A deal with OpenAI would be strategically significant for Amazon. Securing OpenAI as a customer for its AI chips would validate years of internal chip development and potentially drive massive workloads onto AWS. It would also place Amazon more squarely at the center of the AI ecosystem, alongside Microsoft and Google, both of which have tightly integrated AI models into their cloud and consumer offerings.

However, the appeal of new capital is straightforward for OpenAI. The company recently completed its transition to a for-profit structure, a move that allows it to raise money more freely and reduce its dependence on Microsoft, which owns roughly 27% of the firm. That shift has come as OpenAI’s spending commitments have surged. Training increasingly capable models requires long-term contracts for compute and infrastructure that run into the tens of billions of dollars.

The broader AI landscape is now defined by what many investors describe as circular deals. Major cloud providers and chipmakers invest in AI startups, which then commit to using those same companies’ data centers and hardware.

In March, OpenAI invested $350 million in CoreWeave, which used the funds to buy Nvidia chips that ultimately power OpenAI’s own workloads. In October, OpenAI took a 10% stake in AMD and agreed to use its AI GPUs, while also signing a chip usage deal with Broadcom. In November, OpenAI struck a $38 billion cloud computing agreement with Amazon, even before any equity investment had been finalized.

These arrangements are seen as reflections of a shared calculation across the industry: securing access to compute capacity now is more important than worrying about margins later. For many backers, the risk of missing out on the next foundational AI platform outweighs concerns about current losses.

That mindset helps explain why capital continues to pour into AI despite growing unease in parts of the market. Some analysts have warned that spending on AI infrastructure is racing ahead of demand, raising fears of overcapacity. Others point to the lack of proven business models beyond enterprise subscriptions and experimental consumer products.

Yet valuations keep climbing, and funding rounds keep getting larger.

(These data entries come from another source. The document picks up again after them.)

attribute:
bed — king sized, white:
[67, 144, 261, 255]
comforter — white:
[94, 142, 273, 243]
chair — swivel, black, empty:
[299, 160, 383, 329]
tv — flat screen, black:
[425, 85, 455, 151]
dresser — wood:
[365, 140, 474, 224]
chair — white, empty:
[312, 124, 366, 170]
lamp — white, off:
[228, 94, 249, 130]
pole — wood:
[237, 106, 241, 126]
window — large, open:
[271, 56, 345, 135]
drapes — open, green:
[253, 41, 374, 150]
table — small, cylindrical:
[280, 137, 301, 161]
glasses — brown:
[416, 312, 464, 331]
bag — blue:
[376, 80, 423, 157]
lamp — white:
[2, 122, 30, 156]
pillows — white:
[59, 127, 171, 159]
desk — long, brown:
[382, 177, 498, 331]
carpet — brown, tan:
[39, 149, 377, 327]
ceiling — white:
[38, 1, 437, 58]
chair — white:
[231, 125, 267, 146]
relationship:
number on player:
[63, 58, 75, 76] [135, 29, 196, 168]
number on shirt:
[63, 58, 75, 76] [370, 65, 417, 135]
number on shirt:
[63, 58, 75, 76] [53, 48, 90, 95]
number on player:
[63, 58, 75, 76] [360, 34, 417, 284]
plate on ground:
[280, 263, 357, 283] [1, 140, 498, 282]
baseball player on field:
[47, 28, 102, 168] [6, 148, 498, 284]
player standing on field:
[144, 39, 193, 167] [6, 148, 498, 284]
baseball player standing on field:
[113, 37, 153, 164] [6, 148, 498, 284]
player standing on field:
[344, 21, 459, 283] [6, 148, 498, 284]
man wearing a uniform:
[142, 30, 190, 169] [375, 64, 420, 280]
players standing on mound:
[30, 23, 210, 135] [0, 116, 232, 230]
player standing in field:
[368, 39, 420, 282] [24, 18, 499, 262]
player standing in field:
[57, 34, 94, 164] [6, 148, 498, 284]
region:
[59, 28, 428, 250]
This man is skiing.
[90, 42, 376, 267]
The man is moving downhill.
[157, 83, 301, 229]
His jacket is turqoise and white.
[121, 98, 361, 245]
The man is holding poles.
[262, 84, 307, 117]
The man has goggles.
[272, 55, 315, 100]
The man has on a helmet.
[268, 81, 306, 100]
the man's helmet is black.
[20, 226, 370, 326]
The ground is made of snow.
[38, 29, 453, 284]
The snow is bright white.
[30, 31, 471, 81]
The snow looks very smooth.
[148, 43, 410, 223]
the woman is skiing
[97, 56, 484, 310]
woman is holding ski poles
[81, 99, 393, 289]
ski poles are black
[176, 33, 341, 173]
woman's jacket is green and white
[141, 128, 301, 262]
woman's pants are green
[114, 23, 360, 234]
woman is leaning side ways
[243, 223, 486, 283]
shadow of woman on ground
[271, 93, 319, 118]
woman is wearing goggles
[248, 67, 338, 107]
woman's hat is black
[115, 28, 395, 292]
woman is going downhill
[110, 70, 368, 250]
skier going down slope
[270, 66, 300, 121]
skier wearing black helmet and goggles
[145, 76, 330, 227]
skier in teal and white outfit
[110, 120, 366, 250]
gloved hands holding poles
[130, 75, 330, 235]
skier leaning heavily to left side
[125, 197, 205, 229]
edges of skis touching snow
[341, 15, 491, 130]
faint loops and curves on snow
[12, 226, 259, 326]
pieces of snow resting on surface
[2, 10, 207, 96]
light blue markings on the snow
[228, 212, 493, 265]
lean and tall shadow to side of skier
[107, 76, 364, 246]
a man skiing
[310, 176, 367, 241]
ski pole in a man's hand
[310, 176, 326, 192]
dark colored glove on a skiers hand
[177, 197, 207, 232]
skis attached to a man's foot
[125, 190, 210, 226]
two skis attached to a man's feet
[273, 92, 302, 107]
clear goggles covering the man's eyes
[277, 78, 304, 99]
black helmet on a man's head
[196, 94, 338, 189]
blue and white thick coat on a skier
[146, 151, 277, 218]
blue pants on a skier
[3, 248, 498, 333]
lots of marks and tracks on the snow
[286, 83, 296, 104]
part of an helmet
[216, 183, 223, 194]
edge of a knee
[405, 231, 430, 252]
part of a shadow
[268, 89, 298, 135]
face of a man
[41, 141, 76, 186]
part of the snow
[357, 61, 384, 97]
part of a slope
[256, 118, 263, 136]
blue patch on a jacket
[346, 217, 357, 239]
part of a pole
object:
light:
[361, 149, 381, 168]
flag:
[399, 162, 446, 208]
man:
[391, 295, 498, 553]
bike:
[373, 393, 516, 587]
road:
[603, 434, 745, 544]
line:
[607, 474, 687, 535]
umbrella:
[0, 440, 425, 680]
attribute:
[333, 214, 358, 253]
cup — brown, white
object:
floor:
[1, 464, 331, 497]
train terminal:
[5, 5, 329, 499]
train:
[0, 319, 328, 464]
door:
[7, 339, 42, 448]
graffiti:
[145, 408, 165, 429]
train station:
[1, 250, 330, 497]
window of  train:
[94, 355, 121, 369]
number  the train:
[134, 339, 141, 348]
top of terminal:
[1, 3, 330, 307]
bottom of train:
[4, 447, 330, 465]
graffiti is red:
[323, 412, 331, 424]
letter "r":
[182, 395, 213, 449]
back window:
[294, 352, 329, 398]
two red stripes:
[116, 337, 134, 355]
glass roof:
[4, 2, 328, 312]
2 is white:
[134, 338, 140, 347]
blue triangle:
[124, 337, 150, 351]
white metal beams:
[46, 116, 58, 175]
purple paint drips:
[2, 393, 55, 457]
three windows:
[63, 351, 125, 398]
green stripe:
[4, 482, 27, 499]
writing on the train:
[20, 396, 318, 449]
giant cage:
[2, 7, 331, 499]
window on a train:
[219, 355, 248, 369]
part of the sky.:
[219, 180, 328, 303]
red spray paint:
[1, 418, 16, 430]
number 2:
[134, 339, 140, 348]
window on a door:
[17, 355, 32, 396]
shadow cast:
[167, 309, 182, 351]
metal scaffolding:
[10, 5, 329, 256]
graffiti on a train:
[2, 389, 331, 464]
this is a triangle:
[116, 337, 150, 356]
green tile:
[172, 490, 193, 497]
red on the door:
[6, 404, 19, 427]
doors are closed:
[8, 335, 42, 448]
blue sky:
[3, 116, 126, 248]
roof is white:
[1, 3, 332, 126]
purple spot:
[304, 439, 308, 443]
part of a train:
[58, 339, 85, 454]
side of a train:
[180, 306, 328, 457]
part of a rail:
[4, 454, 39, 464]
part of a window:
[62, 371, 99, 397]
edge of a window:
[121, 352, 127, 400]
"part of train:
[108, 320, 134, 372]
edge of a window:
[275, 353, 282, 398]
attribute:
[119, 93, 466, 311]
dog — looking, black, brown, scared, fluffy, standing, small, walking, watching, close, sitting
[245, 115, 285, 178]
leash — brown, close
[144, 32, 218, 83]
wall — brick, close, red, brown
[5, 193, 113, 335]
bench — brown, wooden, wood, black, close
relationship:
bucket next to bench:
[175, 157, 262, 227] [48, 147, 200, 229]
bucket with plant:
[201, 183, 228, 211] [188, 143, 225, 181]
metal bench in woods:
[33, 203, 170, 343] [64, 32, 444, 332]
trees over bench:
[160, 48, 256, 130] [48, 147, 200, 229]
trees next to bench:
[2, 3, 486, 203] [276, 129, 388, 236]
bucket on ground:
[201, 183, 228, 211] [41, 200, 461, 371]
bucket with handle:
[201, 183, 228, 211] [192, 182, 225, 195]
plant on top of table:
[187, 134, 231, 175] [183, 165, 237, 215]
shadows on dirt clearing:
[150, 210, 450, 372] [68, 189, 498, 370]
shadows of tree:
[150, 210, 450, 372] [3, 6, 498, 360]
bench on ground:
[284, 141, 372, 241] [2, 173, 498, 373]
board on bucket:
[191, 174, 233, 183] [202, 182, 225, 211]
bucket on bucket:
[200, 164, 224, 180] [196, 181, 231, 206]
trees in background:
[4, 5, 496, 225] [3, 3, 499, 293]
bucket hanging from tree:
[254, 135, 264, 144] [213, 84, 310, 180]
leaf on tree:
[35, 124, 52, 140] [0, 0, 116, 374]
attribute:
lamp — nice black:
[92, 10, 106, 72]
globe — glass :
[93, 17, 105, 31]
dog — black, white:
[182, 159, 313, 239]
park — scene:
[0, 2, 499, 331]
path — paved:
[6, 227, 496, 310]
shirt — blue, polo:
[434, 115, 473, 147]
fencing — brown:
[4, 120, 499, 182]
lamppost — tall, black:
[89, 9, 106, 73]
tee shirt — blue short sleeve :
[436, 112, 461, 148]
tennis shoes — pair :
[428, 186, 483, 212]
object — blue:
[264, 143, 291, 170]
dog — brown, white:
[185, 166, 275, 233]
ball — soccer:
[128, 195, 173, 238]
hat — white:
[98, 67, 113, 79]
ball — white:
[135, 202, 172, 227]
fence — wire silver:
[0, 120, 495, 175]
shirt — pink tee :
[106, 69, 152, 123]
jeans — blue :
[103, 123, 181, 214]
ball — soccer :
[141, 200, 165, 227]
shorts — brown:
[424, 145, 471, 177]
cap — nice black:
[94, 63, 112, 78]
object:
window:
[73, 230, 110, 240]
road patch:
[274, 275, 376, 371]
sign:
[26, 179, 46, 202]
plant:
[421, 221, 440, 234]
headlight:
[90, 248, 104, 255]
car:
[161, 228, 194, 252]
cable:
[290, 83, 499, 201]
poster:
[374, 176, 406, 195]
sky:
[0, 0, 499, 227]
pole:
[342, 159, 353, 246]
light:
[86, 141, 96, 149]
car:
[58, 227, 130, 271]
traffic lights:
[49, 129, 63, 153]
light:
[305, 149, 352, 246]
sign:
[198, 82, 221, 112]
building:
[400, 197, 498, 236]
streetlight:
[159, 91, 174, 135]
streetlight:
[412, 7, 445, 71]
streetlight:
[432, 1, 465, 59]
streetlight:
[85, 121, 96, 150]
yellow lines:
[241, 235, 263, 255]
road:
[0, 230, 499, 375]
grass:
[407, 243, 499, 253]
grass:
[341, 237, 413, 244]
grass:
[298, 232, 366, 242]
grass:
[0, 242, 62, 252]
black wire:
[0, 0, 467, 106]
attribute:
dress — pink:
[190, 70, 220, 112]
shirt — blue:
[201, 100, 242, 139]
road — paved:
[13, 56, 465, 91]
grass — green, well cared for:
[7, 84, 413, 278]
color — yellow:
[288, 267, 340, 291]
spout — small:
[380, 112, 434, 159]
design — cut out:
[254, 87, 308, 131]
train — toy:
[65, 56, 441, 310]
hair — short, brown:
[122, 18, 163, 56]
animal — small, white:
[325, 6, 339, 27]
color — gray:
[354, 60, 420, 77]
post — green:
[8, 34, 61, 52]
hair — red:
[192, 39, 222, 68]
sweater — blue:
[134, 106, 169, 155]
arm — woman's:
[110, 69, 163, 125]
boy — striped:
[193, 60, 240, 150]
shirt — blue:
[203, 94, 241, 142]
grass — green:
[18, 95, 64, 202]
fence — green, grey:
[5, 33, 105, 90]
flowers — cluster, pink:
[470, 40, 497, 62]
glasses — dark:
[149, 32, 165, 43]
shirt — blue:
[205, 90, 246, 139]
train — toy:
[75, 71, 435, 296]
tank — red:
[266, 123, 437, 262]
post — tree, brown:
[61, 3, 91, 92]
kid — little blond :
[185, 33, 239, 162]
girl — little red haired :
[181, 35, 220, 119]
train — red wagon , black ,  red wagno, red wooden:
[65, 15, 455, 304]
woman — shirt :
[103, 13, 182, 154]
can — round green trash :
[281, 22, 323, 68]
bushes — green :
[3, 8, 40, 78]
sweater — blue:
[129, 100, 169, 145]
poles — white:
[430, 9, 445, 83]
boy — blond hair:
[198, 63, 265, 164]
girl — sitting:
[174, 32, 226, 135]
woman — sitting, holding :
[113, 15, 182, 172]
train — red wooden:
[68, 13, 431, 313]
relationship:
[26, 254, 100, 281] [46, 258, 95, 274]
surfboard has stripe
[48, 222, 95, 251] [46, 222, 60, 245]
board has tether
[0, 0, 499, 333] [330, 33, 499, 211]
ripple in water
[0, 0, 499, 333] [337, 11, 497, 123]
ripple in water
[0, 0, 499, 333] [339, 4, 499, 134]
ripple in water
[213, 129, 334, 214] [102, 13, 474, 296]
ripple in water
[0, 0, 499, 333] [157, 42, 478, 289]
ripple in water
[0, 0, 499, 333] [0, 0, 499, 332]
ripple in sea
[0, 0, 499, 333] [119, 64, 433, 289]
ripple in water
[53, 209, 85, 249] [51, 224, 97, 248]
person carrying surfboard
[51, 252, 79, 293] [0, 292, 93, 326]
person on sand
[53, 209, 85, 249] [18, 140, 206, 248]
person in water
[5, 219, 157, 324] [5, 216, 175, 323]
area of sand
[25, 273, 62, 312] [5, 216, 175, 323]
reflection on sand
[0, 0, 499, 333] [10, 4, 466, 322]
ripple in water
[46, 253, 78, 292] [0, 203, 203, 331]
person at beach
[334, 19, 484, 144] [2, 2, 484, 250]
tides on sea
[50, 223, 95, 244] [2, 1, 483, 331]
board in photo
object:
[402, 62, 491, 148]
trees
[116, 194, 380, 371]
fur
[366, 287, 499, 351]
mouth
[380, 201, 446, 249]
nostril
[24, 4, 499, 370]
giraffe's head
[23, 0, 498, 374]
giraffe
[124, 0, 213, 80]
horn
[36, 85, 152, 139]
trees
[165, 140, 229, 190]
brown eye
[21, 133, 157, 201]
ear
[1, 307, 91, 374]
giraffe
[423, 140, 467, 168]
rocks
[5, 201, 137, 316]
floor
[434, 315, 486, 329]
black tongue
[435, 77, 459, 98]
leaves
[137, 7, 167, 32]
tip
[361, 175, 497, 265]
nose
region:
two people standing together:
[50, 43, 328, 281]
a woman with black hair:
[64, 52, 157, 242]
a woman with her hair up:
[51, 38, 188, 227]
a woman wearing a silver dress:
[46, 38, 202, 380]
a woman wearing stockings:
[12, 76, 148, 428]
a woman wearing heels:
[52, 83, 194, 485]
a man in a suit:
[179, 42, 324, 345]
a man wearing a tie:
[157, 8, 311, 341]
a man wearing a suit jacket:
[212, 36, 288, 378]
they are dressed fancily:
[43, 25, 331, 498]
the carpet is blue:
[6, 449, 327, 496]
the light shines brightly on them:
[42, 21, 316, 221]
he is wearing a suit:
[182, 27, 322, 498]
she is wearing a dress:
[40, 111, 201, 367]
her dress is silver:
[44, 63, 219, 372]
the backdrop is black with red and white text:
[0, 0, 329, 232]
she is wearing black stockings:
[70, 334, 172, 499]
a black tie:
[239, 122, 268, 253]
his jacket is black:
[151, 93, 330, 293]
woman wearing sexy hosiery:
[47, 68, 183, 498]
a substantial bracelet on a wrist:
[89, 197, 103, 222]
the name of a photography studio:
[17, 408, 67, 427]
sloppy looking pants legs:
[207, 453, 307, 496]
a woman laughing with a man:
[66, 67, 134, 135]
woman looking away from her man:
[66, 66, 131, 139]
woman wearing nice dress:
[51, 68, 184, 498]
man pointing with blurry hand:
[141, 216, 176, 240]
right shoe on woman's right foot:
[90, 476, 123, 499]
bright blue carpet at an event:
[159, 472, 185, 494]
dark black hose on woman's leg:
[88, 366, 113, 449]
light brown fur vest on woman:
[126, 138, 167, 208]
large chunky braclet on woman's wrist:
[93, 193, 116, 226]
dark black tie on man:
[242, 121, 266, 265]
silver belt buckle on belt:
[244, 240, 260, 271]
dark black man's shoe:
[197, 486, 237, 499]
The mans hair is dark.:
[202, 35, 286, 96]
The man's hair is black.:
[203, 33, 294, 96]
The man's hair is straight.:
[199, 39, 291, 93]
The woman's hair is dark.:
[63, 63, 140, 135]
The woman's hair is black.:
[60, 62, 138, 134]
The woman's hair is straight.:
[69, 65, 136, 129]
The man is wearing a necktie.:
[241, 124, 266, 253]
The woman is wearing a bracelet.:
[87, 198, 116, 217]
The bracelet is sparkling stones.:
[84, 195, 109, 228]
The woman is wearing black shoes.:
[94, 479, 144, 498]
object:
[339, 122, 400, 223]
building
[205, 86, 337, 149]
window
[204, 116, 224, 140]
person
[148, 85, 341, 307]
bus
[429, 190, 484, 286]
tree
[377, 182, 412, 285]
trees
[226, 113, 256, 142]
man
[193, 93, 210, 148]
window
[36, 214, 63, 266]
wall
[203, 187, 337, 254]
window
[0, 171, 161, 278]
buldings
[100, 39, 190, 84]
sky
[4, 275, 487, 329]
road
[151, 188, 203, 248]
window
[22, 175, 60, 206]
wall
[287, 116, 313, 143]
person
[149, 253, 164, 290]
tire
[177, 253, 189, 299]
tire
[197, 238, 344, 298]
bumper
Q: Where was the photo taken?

The logic is defensive as much as opportunistic for Big Tech. Companies like Amazon, Microsoft, Google, and Meta are under pressure to ensure that AI does not erode their core businesses. Investing heavily — even at uncertain returns — is seen as a way to stay relevant, shape standards, and lock in strategic partners.

The talks between Amazon and OpenAI remain preliminary and may not result in a deal. But they capture the moment the AI industry is in: a phase defined less by profits and more by scale, positioning, and the belief that whoever controls the infrastructure and relationships today will dominate the economics tomorrow, whenever they finally arrive.